Son frère Viserys avait un jour donné un banquet pour les capitaines de la Compagnie Dorée, dans l’espoir qu’ils soutiendraient sa cause. Ils ont mangé ses plats, écouté ses suppliques et lui ont ri au nez. Daenerys n’était alors qu’une petite fille, mais elle se souvenait. « J’ai moi aussi des épées-louées.

— Deux compagnies. Les Yunkaïis en enverront vingt contre vous, s’il le faut. Et quand elles se mettront en marche, elles ne partiront pas seules. Tolos et Mantarys ont accepté de conclure une alliance. »

Funestes nouvelles, si elles étaient vraies. Daenerys avait envoyé des missions à Tolos et à Mantarys, dans l’espoir de trouver de nouveaux amis à l’ouest pour compenser l’inimitié de Yunkaï au sud. Ses émissaires n’étaient pas revenus. « Meereen a conclu une alliance avec Lhazar. »

Cela le fit simplement glousser. « Les seigneurs du cheval dothrakis appellent les Lhazaréens les Agnelets. Quand vous les tondez, ils se bornent à bêler. Ce n’est pas un peuple martial. »
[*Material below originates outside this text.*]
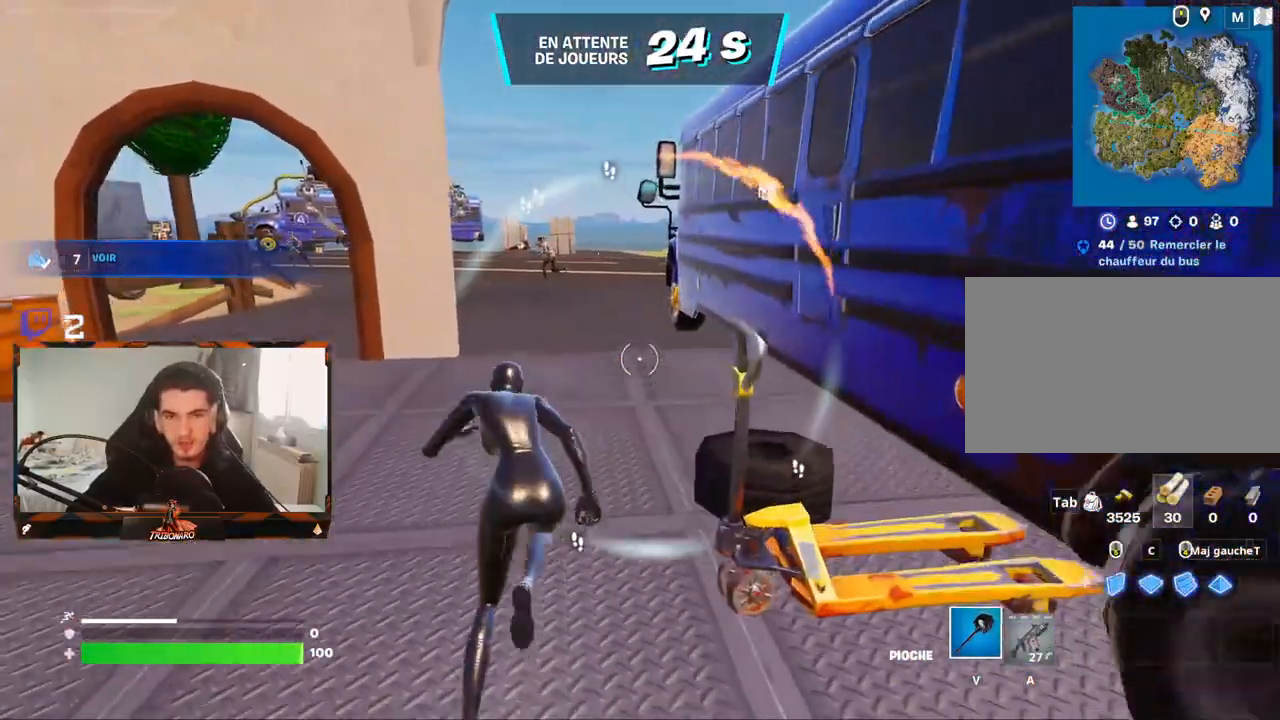
{"keys": ["z"], "mouse": [], "mouse_move": "still", "events": []}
Même un ami bêlant vaut mieux qu’aucun. « Leurs Bontés devraient suivre leur exemple. J’ai déjà épargné Yunkaï, mais je ne commettrai pas cette erreur deux fois. S’ils devaient oser m’attaquer, je raserais entièrement la Cité Jaune.

— Et tandis que vous rasez Yunkaï, ma douceur, Meereen se soulèvera dans votre dos. Ne fermez pas les yeux sur vos périls, Daenerys. Vos eunuques sont d’excellents soldats, mais ils sont trop peu nombreux pour rivaliser avec les armées qu’enverra Yunkaï contre vous, dès qu’Astapor tombera.

— Mes affranchis…, commença Daenerys.

— Des esclaves de lit, des barbiers et des maçons ne gagnent pas les batailles. »

Il se trompait sur ce point, elle l’espérait. Les affranchis avaient autrefois formé une simple populace, mais elle avait organisé les hommes en âge de se battre en compagnies, et ordonné à Ver Gris d’en faire des soldats. Qu’il pense ce qu’il voudra. « L’auriez-vous oublié ? J’ai des dragons.